By Bernie Woodall
LOS ANGELES (Reuters) - Oil prices fell about $1 to settle at a five-month low on Monday as concerns over weakening demand in the midst of a financial meltdown continued to offset production cuts announced last week by OPEC.
U.S. light crude for December delivery settled at $63.22 a barrel, down 93 cents, its lowest settlement price since May 29, 2007. London Brent crude settled down 64 cents to $61.41 a barrel.
Oil prices have dropped by nearly 60 percent from a record high $147.27 a barrel in July as global economic turmoil dents world fuel consumption.
Demand has fallen in the United States, the world's top energy consumer, and in other industrial countries as the credit crisis infects the wider economy and begins to spread to emerging markets.
In China apparent oil demand rose by just over 2 percent in September, the slowest growth in 10 months.
Oil's losses also limited somewhat by anticipation the Organization of the Petroleum Exporting Countries would start to implement the 1.5 million barrels per day output cut it agreed on Friday.
"While we still have questions about the demand side of the market, we should also appreciate that OPEC took significant measures to balance the market," said Tim Evans of Citigroup Futures Perspective.
Asian oil refiners said they had yet to receive notice of any curbs on their Gulf crude oil shipments, but most were expecting a 5 percent cut.
Iran's OPEC Governor Mohammad Ali Khatibi has said the group would reduce production further if the cut agreed in Vienna on Friday did not stabilize the market. [nBLA720214]

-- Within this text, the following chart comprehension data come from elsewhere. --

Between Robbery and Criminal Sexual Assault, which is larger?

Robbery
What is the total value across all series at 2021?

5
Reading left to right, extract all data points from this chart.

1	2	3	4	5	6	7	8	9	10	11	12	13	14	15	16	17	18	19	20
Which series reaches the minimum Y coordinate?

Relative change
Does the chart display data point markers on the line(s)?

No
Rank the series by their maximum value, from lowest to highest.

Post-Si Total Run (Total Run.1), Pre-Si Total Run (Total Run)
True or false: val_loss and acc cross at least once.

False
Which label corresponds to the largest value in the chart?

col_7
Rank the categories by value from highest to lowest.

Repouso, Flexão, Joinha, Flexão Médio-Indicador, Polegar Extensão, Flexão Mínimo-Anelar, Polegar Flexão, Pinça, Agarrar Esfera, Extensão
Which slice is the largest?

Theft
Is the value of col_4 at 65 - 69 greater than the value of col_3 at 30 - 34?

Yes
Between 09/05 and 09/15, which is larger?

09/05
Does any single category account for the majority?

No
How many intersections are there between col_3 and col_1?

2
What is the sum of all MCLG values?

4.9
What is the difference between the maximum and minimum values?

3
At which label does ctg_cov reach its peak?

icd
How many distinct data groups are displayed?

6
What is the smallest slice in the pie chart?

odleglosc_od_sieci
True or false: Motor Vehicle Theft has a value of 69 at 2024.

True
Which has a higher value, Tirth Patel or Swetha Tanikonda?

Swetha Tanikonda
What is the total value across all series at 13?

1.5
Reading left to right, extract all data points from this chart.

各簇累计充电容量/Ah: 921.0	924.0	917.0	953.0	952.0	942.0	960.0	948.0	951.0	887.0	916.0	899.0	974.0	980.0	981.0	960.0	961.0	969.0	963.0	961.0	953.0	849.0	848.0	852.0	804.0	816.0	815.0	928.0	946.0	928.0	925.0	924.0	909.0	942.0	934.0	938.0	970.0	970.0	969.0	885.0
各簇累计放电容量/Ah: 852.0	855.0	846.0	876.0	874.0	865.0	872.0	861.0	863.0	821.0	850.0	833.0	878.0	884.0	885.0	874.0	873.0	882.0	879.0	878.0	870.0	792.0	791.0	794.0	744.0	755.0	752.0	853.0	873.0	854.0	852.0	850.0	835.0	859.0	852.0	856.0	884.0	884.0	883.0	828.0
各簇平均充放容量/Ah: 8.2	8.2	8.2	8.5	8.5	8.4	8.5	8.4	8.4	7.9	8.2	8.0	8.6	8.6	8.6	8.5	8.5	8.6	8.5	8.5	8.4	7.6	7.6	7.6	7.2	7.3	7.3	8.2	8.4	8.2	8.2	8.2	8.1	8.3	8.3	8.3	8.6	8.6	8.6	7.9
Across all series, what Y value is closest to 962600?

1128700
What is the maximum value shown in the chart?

Also limiting oil's losses were continued moves by governments to combat the global financial crisis. South Korea cut interest rates, Australia intervened in the currency market, and the U.S. Federal Reserve set the interest rates for companies buying commercial paper.
The volume of open contracts in energy, metals, grains and soft commodities on major U.S. commodity futures markets fell to its lowest since May 2006 in the week to October 21, as the risk of recession prompted some investors to pull out.